Le plus populaire d’entre eux affichait une photo d’une des victimes mineures de l’attentat de Nice de juillet 2016, qui coûta la vie à 86 personnes, assimilant position pro-Europe et risque terroriste. Une autre saluait le nouveau président français en prenant sciemment Angela Merkel comme illustration. En tout, 21 des 25 posts de la page d’accueil de la section étaient consacrés à l’élection française, très suivie sur cette partie du site.

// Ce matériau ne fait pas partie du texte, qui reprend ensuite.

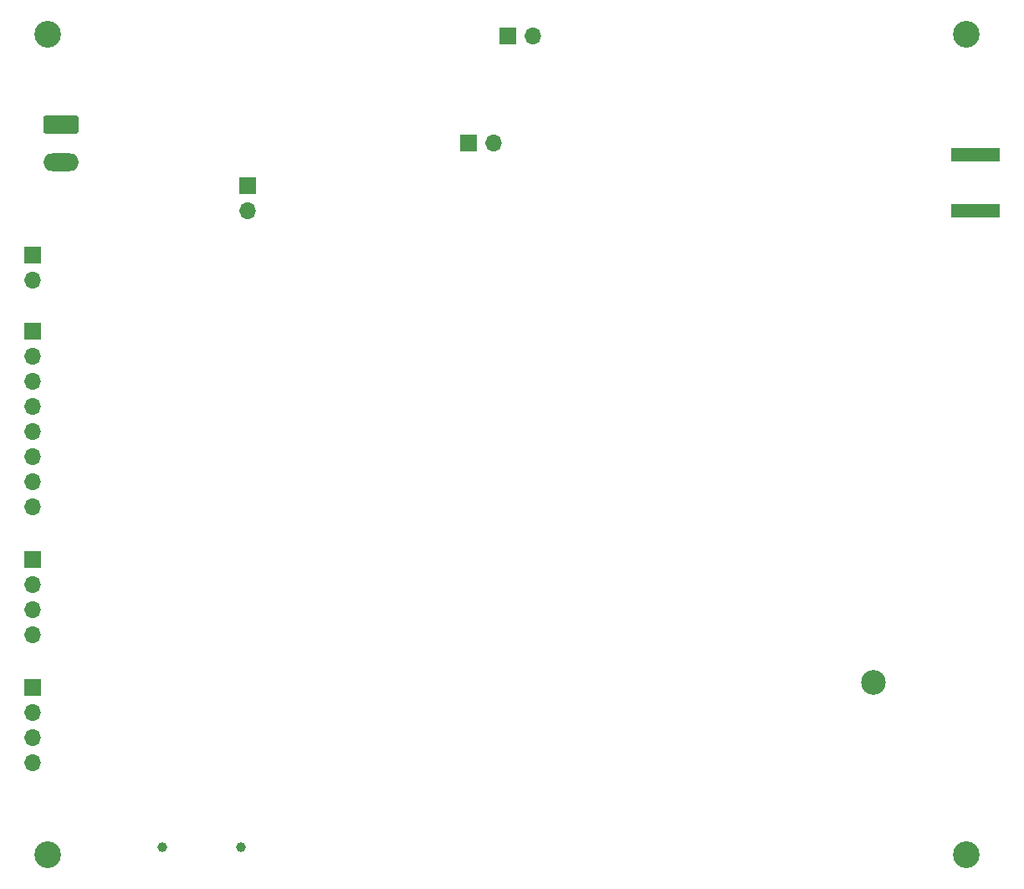
<source format=gbs>
%TF.GenerationSoftware,KiCad,Pcbnew,7.0.1*%
%TF.CreationDate,2023-06-24T00:20:47-07:00*%
%TF.ProjectId,Weather_Balloon_Payload_HW,57656174-6865-4725-9f42-616c6c6f6f6e,rev?*%
%TF.SameCoordinates,PX68e7780PY8583b00*%
%TF.FileFunction,Soldermask,Bot*%
%TF.FilePolarity,Negative*%
%FSLAX46Y46*%
G04 Gerber Fmt 4.6, Leading zero omitted, Abs format (unit mm)*
G04 Created by KiCad (PCBNEW 7.0.1) date 2023-06-24 00:20:47*
%MOMM*%
%LPD*%
G01*
G04 APERTURE LIST*
G04 Aperture macros list*
%AMRoundRect*
0 Rectangle with rounded corners*
0 $1 Rounding radius*
0 $2 $3 $4 $5 $6 $7 $8 $9 X,Y pos of 4 corners*
0 Add a 4 corners polygon primitive as box body*
4,1,4,$2,$3,$4,$5,$6,$7,$8,$9,$2,$3,0*
0 Add four circle primitives for the rounded corners*
1,1,$1+$1,$2,$3*
1,1,$1+$1,$4,$5*
1,1,$1+$1,$6,$7*
1,1,$1+$1,$8,$9*
0 Add four rect primitives between the rounded corners*
20,1,$1+$1,$2,$3,$4,$5,0*
20,1,$1+$1,$4,$5,$6,$7,0*
20,1,$1+$1,$6,$7,$8,$9,0*
20,1,$1+$1,$8,$9,$2,$3,0*%
G04 Aperture macros list end*
%ADD10C,2.700000*%
%ADD11R,1.700000X1.700000*%
%ADD12O,1.700000X1.700000*%
%ADD13C,1.000000*%
%ADD14RoundRect,0.250000X-1.550000X0.650000X-1.550000X-0.650000X1.550000X-0.650000X1.550000X0.650000X0*%
%ADD15O,3.600000X1.800000*%
%ADD16R,4.900000X1.350000*%
%ADD17C,0.100000*%
%ADD18C,2.500000*%
G04 APERTURE END LIST*
D10*
%TO.C,H1*%
X3500000Y86500000D03*
%TD*%
D11*
%TO.C,JP2*%
X46060000Y75550000D03*
D12*
X48600000Y75550000D03*
%TD*%
D13*
%TO.C,J9*%
X15100000Y4200000D03*
X23100000Y4200000D03*
%TD*%
D14*
%TO.C,J1*%
X4832500Y77350000D03*
D15*
X4832500Y73540000D03*
%TD*%
D16*
%TO.C,J8*%
X97407500Y68675000D03*
X97407500Y74325000D03*
%TD*%
D11*
%TO.C,J10*%
X2000000Y64190000D03*
D12*
X2000000Y61650000D03*
%TD*%
D11*
%TO.C,J3*%
X2000000Y33370000D03*
D12*
X2000000Y30830000D03*
X2000000Y28290000D03*
X2000000Y25750000D03*
%TD*%
D11*
%TO.C,JP3*%
X23750000Y71190000D03*
D12*
X23750000Y68650000D03*
%TD*%
D11*
%TO.C,JP1*%
X50110000Y86350000D03*
D12*
X52650000Y86350000D03*
%TD*%
D17*
%TO.C,ANT1*%
X87050000Y20900000D03*
D18*
X87050000Y20900000D03*
%TD*%
D10*
%TO.C,H2*%
X96500000Y86500000D03*
%TD*%
D11*
%TO.C,J2*%
X2000000Y56515000D03*
D12*
X2000000Y53975000D03*
X2000000Y51435000D03*
X2000000Y48895000D03*
X2000000Y46355000D03*
X2000000Y43815000D03*
X2000000Y41275000D03*
X2000000Y38735000D03*
%TD*%
D11*
%TO.C,J4*%
X2000000Y20370000D03*
D12*
X2000000Y17830000D03*
X2000000Y15290000D03*
X2000000Y12750000D03*
%TD*%
D10*
%TO.C,H3*%
X96500000Y3500000D03*
%TD*%
%TO.C,H4*%
X3500000Y3500000D03*
%TD*%
M02*

</source>
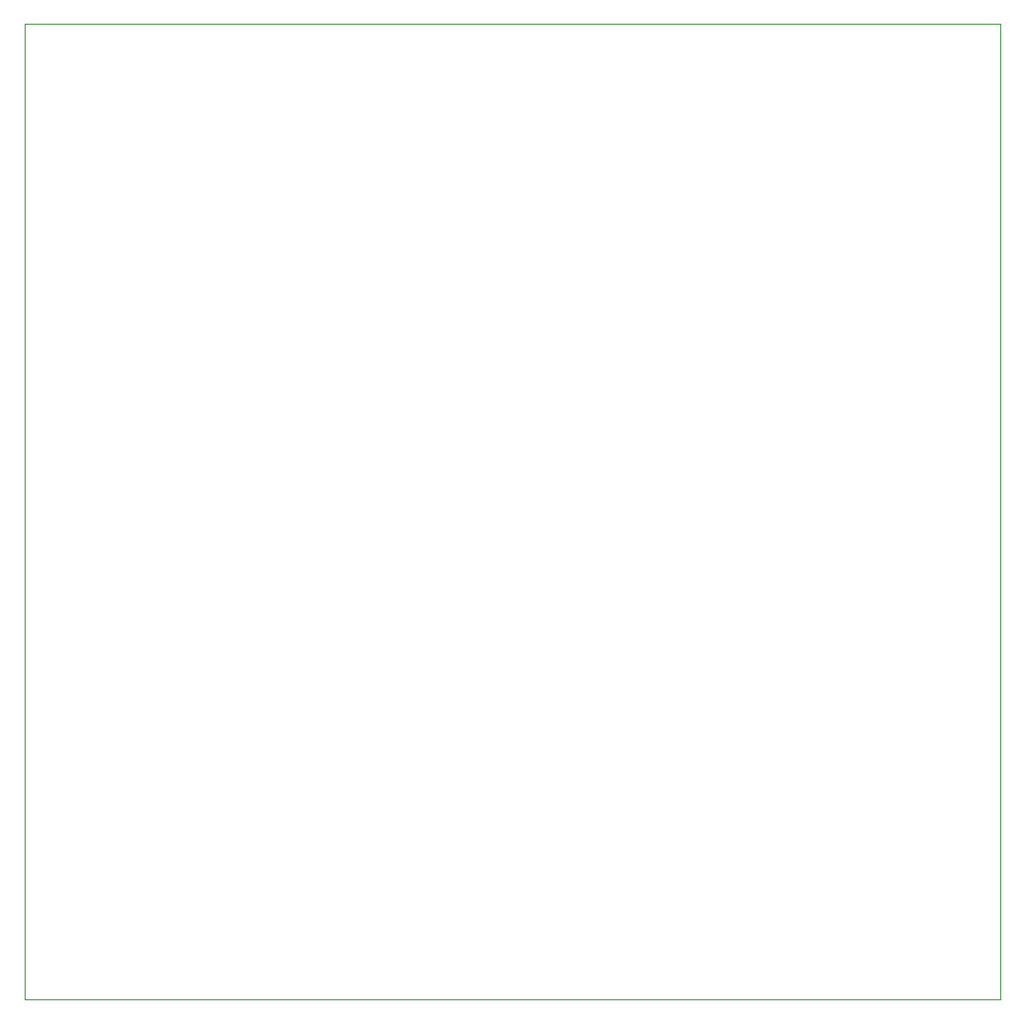
<source format=gbr>
G04 #@! TF.GenerationSoftware,KiCad,Pcbnew,5.1.5+dfsg1-2build2*
G04 #@! TF.CreationDate,2021-02-20T12:55:14-05:00*
G04 #@! TF.ProjectId,eboard,65626f61-7264-42e6-9b69-6361645f7063,rev?*
G04 #@! TF.SameCoordinates,Original*
G04 #@! TF.FileFunction,Profile,NP*
%FSLAX46Y46*%
G04 Gerber Fmt 4.6, Leading zero omitted, Abs format (unit mm)*
G04 Created by KiCad (PCBNEW 5.1.5+dfsg1-2build2) date 2021-02-20 12:55:14*
%MOMM*%
%LPD*%
G04 APERTURE LIST*
%ADD10C,0.050000*%
G04 APERTURE END LIST*
D10*
X126500000Y-117500000D02*
X39500000Y-117500000D01*
X39500000Y-117500000D02*
X39500000Y-30500000D01*
X126500000Y-30500000D02*
X126500000Y-117500000D01*
X39500000Y-30500000D02*
X126500000Y-30500000D01*
M02*

</source>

Sur Reddit/The_Donald, soutien historique de Donald Trump et désormais Marine Le Pen, intox et analogies islamophobes ont accueilli l’élection d’Emmanuel Macron. | Capture d'écran

Sur «/pol/», la section du forum anglophone 4chan dédiée aux discussions « politiquement incorrectes » anonymes, le plus souvent à l’orientation ultranationaliste et raciste, le sujet consacré à l’élection de Macron a de son côté donné lieu à des réactions tantôt acerbes, tantôt distantes et amusées. Tandis qu’un internaute promettait de désormais célébrer chaque nouvel attentat en France, d’autres se contentaient de prendre acte avec recul de l’inefficacité de leur campagne de mèmes anti-Macron. « Ma foi, les mèmes c’était amusant, mais sincèrement, France, bonne chance. Je le pense vraiment. Bonne. Chance », pouvait-on lire chez l’un d’eux.

Un autre participant, se présentant comme franco-japonais, annonçait lui se préparer à brûler son passeport hexagonal avant que la France ne « devienne un califat dans quelques années », tandis qu’un dernier qualifiait les Français de « rats communistes fainéants ». Quelques messages d’opposants à Donald Trump et Marine Le Pen s’interposaient parfois. « Emmanuel Macron a été le pire candidat à une élection depuis Hillary Clinton », enrageait un autre anonyme, résumant un sentiment général. Sauf que cette fois, l’ennemi déclaré de l’alt-right est passé.